> [Provided passage]
──────────
B Ksubi and the Obligors are indebted to Westpac for the Outstanding Debt owing under the Facility.
C Ksubi has agreed to enter into a loan agreement with Breakwater under the terms of which Breakwater will make available to Ksubi, among others, a finance facility of up to US$3,600,000. As a condition of this new facility, Westpac has agreed to amend the terms of the Facility.
D The purpose of this document is to amend the documents and to set out the terms on which Westpac has agreed to do so.
TERMS
1 Amendments
1.1 Amendments
On and from the Effective Time, the Business Sale Agreement and the Deed of Consolidation are amended as follows:
(a) the interest margins (described in clauses 1.3(a) and (b) of the Deed of Consolidation) for the Facility will increase by 1.00%;
(b) the Facility will become due and payable in 24 equal monthly instalments starting on 31 July 2013 and ending on 30 June 2015; and
(c) the occurrence of an Event of Default under the Breakwater Loan Agreement will constitute an immediate Default Event under the Finance Documents,
and the parties will be bound by the Business Sale Agreement and the Deed of Consolidation as amended by this document.
──────────
> [Supplied records]

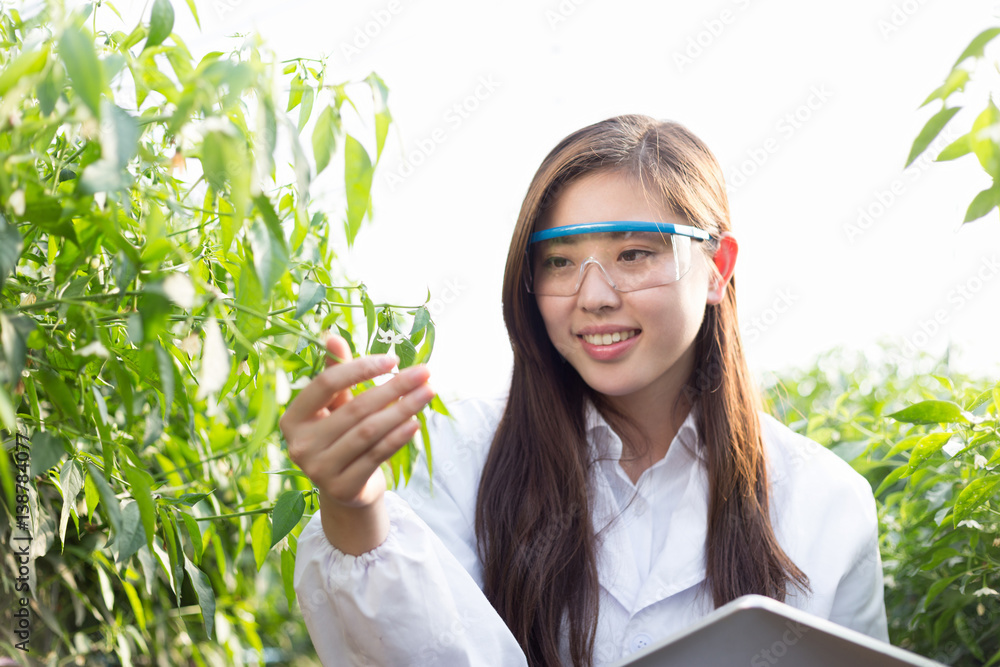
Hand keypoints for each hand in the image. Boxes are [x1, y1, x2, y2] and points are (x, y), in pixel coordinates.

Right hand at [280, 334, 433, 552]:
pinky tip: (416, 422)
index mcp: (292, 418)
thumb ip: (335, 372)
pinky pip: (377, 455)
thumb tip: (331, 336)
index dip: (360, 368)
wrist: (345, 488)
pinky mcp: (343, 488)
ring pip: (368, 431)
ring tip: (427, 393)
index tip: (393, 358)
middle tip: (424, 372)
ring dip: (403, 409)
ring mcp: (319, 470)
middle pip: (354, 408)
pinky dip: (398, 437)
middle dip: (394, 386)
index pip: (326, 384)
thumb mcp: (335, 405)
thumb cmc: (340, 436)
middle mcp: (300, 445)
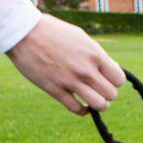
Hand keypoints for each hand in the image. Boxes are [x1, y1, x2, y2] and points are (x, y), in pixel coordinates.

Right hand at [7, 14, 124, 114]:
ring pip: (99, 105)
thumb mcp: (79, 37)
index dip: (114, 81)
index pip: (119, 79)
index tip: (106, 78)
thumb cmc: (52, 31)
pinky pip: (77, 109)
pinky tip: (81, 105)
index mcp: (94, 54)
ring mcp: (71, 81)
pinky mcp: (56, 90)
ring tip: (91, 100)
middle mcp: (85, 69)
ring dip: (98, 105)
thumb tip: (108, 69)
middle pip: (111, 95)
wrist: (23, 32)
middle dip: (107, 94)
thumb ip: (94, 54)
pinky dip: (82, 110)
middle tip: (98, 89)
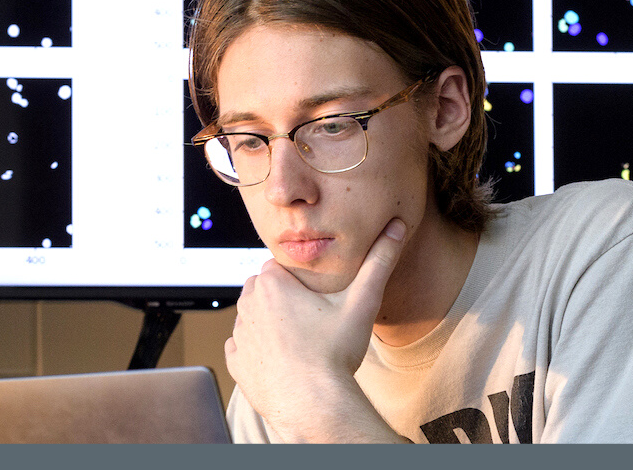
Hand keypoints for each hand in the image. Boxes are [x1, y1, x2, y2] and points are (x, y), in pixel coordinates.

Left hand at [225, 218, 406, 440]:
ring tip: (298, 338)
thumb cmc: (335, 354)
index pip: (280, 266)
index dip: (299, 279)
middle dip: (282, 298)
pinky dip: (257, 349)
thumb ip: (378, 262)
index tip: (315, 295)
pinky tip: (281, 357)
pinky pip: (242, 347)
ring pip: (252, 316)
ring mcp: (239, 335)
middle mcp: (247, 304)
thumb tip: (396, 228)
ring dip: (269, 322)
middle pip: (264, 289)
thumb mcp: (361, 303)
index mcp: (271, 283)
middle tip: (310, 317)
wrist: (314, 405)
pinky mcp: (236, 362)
──────────
> [Goal of the exercise]
Please reproduce the Westpac facility amendment passage word for word, from "C Ksubi has" up to and including "of the Facility.".

> [Answer for the task]
C Ksubi has agreed to enter into a loan agreement with Breakwater under the terms of which Breakwater will make available to Ksubi, among others, a finance facility of up to US$3,600,000. As a condition of this new facility, Westpac has agreed to amend the terms of the Facility.